While the performance of a data parallelism structure is primarily determined by the amount of data that need to be processed, since data are processed by different machines in parallel, the completion time of an application job is determined by the last finished machine. It is a grand challenge to distribute data load evenly to different machines. In the default configuration ofMapReduce Hadoop, this is done by developing a hash function in the shuffling phase so that the intermediate results outputted by the mapper phase will be distributed evenly to different machines in the reduce phase. Such default configuration emphasizes the “common” case. Clearly, it is not optimal for various scenarios, and in many situations such configuration performs poorly.
There are many research studies on this grand problem. There are the reactive approach and the proactive approach. In the reactive approach, the workloads of different machines are monitored and workloads can be migrated from one machine to another in case there is a large skew of the workloads. SkewTune is one good example representing reactive approach . In the proactive approach, systems try to understand the possible workloads the data to be processed can generate on each machine, so that when the data are dispatched to different machines in a load aware manner.
In this chapter, we study a proactive approach to improve performance of processing large data in MapReduce using sublinear algorithms.

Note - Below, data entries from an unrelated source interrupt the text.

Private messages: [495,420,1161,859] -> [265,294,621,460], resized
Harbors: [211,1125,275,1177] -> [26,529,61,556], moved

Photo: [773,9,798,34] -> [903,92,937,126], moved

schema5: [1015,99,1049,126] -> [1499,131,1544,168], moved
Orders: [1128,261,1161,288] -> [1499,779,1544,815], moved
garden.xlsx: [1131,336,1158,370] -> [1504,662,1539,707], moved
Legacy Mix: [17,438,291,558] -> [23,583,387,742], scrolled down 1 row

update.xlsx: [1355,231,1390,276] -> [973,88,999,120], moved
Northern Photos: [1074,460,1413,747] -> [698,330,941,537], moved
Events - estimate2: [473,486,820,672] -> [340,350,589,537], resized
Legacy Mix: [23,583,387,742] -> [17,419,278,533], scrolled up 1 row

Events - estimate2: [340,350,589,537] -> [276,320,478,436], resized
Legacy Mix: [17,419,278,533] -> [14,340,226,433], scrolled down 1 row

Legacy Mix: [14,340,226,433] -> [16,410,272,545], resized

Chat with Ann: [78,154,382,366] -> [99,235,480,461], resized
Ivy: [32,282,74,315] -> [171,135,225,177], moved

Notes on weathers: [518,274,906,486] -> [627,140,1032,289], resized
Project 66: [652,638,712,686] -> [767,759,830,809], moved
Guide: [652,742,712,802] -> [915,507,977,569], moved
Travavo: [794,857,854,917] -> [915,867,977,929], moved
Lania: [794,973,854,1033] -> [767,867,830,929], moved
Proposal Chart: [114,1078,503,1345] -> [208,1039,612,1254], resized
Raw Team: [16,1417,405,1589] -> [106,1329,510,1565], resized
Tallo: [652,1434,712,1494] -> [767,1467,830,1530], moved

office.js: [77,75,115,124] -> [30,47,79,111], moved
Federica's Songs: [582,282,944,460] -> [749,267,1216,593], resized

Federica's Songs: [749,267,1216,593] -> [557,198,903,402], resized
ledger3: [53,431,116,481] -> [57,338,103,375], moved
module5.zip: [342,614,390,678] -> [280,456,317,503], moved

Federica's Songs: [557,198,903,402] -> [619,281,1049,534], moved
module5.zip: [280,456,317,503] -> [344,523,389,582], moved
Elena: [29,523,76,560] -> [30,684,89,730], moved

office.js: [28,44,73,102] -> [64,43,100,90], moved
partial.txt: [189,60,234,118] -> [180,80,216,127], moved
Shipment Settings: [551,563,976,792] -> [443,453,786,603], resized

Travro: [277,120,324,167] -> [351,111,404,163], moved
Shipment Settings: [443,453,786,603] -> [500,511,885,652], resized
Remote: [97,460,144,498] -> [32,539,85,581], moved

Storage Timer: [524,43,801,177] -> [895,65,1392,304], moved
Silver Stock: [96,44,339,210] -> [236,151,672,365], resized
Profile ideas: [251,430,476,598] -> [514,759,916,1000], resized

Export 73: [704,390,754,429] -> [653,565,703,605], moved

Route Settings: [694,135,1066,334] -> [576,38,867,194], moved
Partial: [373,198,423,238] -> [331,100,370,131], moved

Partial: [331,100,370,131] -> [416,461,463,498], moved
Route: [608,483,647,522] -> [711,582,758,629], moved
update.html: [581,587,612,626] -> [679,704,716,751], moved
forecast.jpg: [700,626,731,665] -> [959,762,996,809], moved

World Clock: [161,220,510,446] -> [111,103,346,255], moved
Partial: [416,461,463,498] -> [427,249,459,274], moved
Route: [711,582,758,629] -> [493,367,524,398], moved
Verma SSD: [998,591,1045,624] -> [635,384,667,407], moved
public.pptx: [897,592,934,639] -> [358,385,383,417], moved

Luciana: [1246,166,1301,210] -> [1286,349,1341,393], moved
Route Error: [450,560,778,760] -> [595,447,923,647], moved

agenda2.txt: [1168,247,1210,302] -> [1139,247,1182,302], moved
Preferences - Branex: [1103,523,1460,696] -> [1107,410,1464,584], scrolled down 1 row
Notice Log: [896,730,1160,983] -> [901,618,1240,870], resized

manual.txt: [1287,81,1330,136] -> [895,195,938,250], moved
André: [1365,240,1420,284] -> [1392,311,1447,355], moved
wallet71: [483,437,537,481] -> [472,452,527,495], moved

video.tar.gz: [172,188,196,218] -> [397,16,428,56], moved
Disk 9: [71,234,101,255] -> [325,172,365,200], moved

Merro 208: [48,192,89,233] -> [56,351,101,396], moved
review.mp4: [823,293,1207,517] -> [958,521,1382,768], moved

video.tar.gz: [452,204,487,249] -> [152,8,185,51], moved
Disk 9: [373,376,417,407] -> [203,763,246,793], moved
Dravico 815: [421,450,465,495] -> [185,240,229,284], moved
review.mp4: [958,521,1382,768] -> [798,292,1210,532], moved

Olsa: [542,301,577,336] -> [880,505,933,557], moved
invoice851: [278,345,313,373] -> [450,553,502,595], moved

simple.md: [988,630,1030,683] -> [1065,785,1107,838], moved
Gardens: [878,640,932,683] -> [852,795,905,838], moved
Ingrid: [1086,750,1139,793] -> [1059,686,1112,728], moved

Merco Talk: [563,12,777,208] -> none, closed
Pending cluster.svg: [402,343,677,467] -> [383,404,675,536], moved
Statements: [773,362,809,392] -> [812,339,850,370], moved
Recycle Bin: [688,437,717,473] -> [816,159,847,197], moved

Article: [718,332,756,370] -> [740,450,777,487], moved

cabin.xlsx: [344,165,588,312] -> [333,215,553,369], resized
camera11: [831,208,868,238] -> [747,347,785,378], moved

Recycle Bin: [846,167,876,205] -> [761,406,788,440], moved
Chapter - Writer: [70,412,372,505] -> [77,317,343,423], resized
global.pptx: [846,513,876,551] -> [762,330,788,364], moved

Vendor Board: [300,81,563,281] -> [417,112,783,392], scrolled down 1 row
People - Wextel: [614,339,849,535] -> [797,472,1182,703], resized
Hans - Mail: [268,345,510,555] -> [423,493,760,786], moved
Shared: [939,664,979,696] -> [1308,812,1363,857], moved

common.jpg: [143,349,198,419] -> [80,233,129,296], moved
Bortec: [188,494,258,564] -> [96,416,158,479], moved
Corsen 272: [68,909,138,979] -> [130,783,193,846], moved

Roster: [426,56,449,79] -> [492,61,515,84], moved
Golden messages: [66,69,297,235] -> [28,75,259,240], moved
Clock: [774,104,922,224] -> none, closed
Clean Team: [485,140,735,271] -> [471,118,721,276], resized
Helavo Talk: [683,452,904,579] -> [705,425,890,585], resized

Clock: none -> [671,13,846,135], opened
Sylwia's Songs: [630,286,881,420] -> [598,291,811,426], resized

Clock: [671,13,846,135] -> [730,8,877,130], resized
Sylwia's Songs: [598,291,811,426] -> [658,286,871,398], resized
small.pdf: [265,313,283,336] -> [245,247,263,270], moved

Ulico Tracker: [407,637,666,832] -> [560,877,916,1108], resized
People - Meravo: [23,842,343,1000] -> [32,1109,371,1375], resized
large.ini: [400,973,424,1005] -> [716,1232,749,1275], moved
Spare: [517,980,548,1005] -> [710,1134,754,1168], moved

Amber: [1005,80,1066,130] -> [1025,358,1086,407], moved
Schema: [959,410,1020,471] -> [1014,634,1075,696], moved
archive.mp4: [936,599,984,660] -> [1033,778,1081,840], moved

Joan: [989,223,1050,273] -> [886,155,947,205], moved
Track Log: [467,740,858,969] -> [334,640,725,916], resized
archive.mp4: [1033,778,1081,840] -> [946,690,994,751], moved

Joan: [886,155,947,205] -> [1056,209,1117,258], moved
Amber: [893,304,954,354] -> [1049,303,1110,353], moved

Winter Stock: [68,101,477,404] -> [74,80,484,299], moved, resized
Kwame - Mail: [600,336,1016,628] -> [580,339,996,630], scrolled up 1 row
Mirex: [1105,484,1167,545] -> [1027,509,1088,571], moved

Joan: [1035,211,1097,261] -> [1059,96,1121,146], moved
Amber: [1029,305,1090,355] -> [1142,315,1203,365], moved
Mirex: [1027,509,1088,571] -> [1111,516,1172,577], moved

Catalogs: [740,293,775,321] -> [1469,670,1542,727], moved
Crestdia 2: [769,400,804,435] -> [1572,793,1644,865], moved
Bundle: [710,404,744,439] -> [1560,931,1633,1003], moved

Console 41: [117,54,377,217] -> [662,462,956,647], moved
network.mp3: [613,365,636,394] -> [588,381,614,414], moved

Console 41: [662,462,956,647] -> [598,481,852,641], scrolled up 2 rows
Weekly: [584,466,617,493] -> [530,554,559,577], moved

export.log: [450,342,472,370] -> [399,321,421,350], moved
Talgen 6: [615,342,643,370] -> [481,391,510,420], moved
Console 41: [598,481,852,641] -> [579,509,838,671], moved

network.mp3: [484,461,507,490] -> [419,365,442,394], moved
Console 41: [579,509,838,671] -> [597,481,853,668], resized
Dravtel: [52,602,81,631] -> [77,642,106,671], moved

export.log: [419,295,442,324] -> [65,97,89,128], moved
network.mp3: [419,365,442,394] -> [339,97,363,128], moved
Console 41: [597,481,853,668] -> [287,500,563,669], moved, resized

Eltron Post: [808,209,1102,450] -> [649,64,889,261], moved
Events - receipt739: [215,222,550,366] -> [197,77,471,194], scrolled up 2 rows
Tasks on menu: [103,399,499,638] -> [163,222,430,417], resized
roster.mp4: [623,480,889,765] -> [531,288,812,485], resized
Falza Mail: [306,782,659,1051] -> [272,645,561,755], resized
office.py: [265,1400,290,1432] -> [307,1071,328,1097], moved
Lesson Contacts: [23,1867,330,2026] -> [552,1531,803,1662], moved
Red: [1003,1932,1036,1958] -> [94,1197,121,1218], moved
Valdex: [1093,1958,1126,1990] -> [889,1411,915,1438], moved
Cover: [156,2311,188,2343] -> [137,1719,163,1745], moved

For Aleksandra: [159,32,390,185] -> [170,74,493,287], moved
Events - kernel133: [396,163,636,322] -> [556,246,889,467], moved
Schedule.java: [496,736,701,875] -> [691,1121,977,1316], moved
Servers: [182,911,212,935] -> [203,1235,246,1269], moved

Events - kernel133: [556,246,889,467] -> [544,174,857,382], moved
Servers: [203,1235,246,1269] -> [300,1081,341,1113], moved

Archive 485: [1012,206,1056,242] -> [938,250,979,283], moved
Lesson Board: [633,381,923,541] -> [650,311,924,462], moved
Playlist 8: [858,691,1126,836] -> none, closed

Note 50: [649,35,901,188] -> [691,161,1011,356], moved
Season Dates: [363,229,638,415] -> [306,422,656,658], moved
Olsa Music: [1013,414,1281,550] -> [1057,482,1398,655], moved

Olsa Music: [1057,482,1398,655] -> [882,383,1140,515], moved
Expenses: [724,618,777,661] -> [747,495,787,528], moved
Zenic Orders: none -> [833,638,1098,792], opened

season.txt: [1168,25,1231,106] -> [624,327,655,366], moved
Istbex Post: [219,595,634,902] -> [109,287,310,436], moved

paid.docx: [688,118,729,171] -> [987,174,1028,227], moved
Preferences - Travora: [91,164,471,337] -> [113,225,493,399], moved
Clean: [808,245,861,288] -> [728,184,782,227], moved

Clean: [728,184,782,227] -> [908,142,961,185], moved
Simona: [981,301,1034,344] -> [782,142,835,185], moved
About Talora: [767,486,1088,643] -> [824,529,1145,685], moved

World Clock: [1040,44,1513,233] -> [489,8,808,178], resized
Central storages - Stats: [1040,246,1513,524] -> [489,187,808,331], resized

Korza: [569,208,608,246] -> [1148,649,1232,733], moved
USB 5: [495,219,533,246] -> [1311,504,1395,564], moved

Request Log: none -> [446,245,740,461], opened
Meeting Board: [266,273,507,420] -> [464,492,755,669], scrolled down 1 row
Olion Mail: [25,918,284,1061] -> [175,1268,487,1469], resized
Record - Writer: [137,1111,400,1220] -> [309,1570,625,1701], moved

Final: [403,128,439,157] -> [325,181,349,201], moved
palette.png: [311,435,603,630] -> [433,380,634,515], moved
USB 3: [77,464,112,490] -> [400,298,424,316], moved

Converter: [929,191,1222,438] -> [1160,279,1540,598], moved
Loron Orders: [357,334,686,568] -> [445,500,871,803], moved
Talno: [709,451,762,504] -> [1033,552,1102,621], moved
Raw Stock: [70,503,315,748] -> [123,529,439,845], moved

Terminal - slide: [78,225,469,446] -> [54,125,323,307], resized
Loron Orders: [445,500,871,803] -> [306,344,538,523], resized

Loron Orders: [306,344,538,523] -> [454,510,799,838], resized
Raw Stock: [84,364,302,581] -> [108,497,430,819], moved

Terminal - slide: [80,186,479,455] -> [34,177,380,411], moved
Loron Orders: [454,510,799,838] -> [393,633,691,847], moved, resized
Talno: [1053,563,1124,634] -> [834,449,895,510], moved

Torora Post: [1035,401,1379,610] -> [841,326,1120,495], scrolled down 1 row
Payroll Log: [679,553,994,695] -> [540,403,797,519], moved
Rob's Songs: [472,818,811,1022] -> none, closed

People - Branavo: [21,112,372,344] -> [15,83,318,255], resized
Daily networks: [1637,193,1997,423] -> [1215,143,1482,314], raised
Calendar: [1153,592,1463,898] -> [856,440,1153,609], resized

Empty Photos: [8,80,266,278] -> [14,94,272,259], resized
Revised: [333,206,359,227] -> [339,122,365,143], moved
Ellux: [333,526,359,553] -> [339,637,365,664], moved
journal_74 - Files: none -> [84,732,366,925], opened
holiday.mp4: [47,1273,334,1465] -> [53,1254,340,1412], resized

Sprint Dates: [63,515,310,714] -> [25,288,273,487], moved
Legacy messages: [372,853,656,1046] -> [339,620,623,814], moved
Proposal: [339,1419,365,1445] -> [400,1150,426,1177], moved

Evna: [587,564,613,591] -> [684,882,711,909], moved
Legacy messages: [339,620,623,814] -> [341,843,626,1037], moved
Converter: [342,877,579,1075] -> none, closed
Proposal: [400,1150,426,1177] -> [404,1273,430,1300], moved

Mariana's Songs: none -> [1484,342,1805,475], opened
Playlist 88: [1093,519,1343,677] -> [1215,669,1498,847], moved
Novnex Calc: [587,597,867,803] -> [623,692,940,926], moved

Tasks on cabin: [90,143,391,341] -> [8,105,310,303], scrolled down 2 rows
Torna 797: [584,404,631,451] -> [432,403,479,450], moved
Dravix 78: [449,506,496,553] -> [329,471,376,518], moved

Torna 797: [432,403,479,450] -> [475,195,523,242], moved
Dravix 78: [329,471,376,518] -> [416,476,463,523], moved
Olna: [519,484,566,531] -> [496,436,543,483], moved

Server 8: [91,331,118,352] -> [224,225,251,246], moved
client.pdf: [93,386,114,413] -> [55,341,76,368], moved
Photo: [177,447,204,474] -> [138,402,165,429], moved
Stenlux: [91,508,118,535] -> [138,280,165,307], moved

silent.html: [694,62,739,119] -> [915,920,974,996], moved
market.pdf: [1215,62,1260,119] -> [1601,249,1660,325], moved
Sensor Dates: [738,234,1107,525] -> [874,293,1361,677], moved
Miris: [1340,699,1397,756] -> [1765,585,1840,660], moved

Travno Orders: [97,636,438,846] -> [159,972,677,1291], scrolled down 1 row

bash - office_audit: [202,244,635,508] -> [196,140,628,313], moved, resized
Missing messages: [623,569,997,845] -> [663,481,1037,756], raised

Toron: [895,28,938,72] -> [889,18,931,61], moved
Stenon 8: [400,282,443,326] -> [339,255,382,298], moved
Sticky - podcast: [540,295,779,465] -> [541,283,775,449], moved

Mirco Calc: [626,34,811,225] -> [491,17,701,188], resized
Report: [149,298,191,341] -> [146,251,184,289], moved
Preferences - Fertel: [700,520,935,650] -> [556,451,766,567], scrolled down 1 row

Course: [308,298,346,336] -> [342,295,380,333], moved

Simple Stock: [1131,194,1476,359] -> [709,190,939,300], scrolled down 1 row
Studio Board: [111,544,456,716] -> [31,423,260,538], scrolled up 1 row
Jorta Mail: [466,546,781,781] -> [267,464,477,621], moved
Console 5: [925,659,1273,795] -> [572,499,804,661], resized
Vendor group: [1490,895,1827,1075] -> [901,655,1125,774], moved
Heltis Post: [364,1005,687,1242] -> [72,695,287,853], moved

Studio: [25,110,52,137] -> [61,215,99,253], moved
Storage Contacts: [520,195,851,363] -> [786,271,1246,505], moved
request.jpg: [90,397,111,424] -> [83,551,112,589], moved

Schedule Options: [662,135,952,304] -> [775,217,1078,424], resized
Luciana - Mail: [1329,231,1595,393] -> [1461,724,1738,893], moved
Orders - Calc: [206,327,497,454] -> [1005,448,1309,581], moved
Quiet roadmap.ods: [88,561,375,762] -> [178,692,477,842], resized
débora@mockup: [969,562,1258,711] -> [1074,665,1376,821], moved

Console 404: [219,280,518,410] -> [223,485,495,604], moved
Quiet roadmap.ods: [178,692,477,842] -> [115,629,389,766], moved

The Data Skew Problem of MapReduce Jobs
When running MapReduce jobs, most of the studies have assumed that the input data are of uniform distribution, which, often being hashed to reduce worker nodes, naturally leads to a desirable balanced load in the later stages. The real-world data, however, are not necessarily uniform, and often exhibit a remarkable degree of skewness. For example, in PageRank, the graph commonly includes nodes with much higher degrees of incoming edges than others , and in Inverted Index, certain content can appear in many more documents than others . Such a skewed distribution of the input or intermediate data can result in a small number of mappers or reducers taking a significantly longer time to complete than others . Recent experimental studies [21, 19, 22] have shown that, in the CloudBurst application with a biology data set of a bimodal distribution , the slowest map task takes five times as long to complete as the fastest.